[EXERCISE DATA — start]

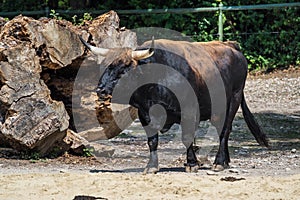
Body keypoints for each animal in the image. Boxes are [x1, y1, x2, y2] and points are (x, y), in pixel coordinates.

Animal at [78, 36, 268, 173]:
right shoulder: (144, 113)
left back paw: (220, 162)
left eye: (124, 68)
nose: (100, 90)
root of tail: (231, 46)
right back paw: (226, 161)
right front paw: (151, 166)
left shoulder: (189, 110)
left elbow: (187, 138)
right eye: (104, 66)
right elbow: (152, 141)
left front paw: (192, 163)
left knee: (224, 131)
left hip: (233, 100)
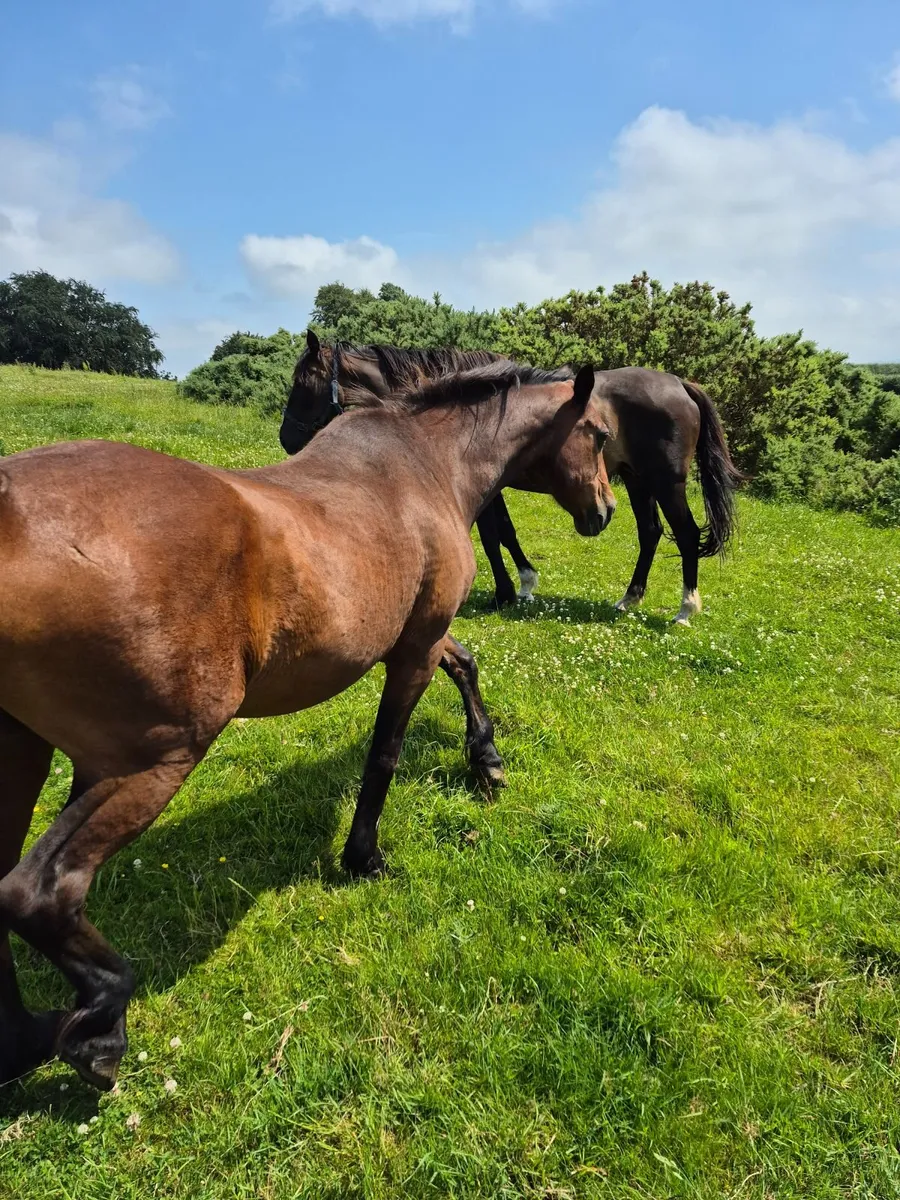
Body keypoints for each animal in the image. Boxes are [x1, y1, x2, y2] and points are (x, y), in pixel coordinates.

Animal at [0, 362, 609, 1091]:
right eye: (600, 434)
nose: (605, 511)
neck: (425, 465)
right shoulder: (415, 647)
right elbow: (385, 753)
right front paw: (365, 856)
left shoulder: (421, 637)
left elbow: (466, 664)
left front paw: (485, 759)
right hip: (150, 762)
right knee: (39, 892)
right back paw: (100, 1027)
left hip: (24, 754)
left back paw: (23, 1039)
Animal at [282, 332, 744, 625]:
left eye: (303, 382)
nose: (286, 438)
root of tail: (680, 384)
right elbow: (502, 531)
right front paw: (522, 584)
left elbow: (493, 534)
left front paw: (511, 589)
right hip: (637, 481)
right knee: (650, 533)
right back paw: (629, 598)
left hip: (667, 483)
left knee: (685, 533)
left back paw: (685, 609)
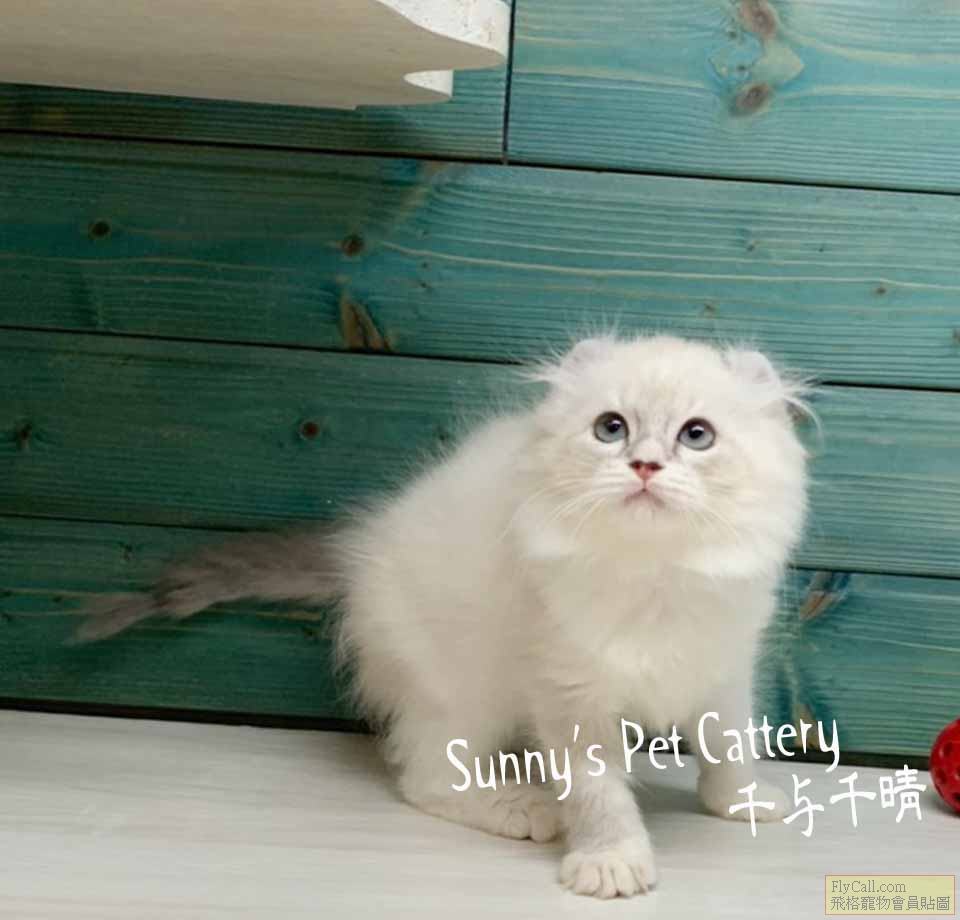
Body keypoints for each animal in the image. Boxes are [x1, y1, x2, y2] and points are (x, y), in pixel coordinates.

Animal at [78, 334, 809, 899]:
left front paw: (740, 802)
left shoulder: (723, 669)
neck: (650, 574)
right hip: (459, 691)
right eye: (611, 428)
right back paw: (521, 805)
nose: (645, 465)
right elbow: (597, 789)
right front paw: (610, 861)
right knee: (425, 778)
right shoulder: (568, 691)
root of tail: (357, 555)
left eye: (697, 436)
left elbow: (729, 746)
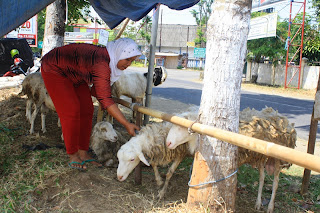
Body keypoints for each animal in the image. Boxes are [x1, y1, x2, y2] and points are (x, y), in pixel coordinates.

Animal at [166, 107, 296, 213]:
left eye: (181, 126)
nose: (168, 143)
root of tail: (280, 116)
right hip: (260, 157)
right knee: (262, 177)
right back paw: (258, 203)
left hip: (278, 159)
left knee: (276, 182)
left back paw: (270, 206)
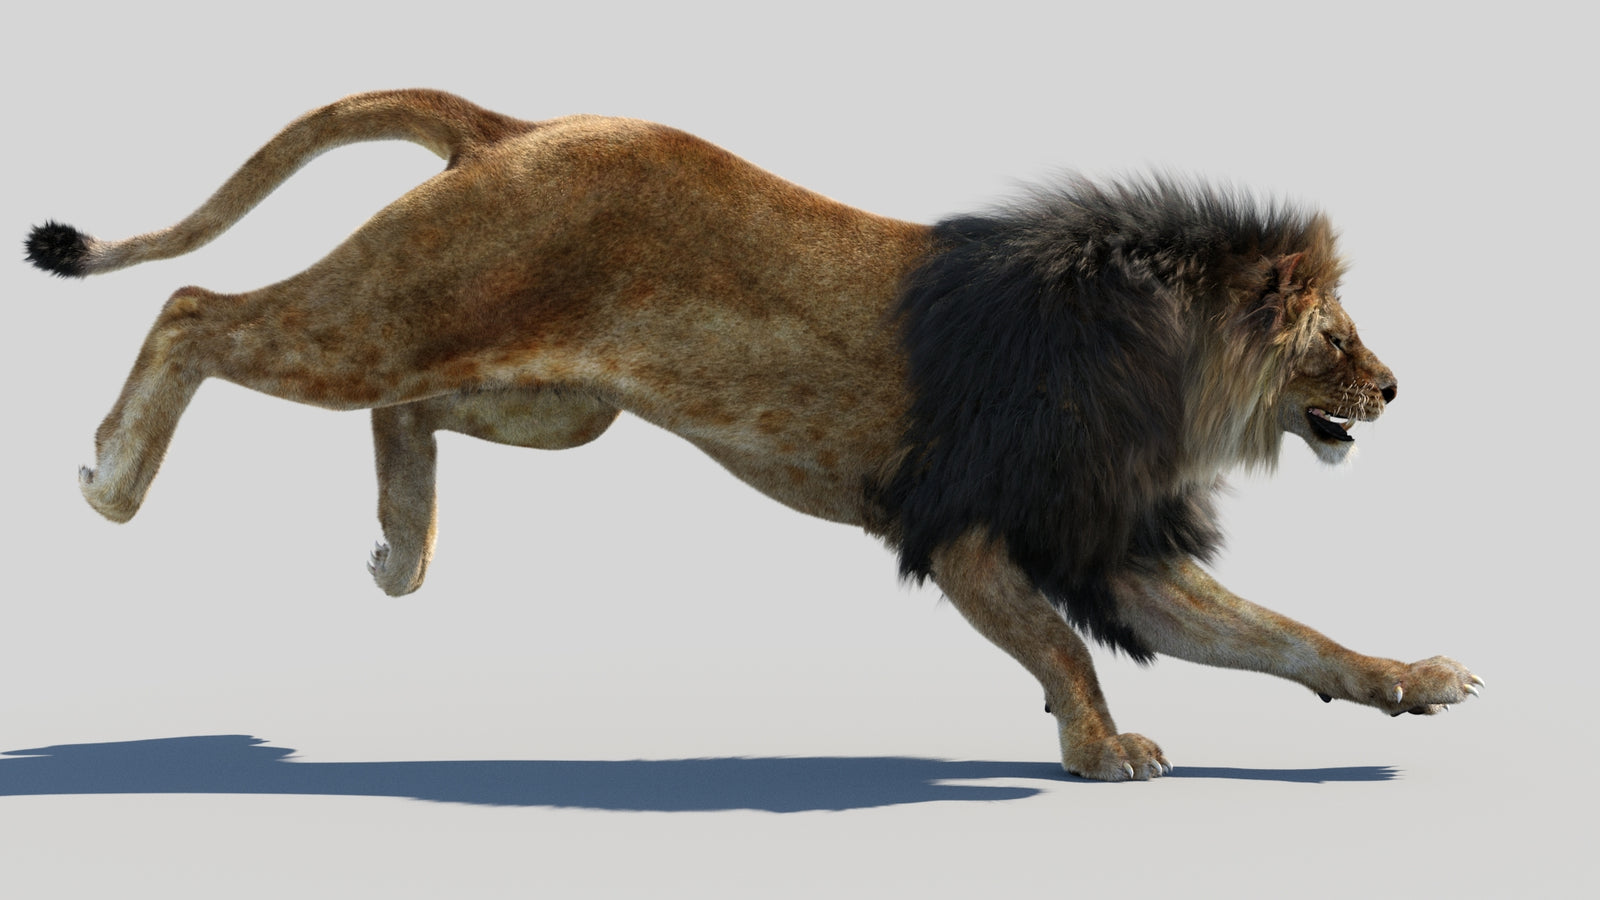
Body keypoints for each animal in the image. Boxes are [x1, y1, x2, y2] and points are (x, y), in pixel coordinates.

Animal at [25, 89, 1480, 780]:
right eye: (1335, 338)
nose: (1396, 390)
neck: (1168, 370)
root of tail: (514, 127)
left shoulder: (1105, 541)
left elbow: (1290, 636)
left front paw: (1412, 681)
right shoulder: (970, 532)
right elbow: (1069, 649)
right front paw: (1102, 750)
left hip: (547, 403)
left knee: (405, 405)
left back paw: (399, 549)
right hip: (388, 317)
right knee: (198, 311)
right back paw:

[EXERCISE DATA — finish]

- EXERCISE INSTRUCTIONS
Retype word for word everything in the listing above from the line that holds "right front paw: (522, 584)" down to the line that holds "left back paw: (685, 609)". Keep both end lines and leave out the rest.

- WRITTEN ANSWER
right front paw: (522, 584)
left elbow: (493, 534)
left front paw: (511, 589)
right hip: (637, 481)
right knee: (650, 533)
right back paw: (629, 598)
left hip: (667, 483)
left knee: (685, 533)
left back paw: (685, 609)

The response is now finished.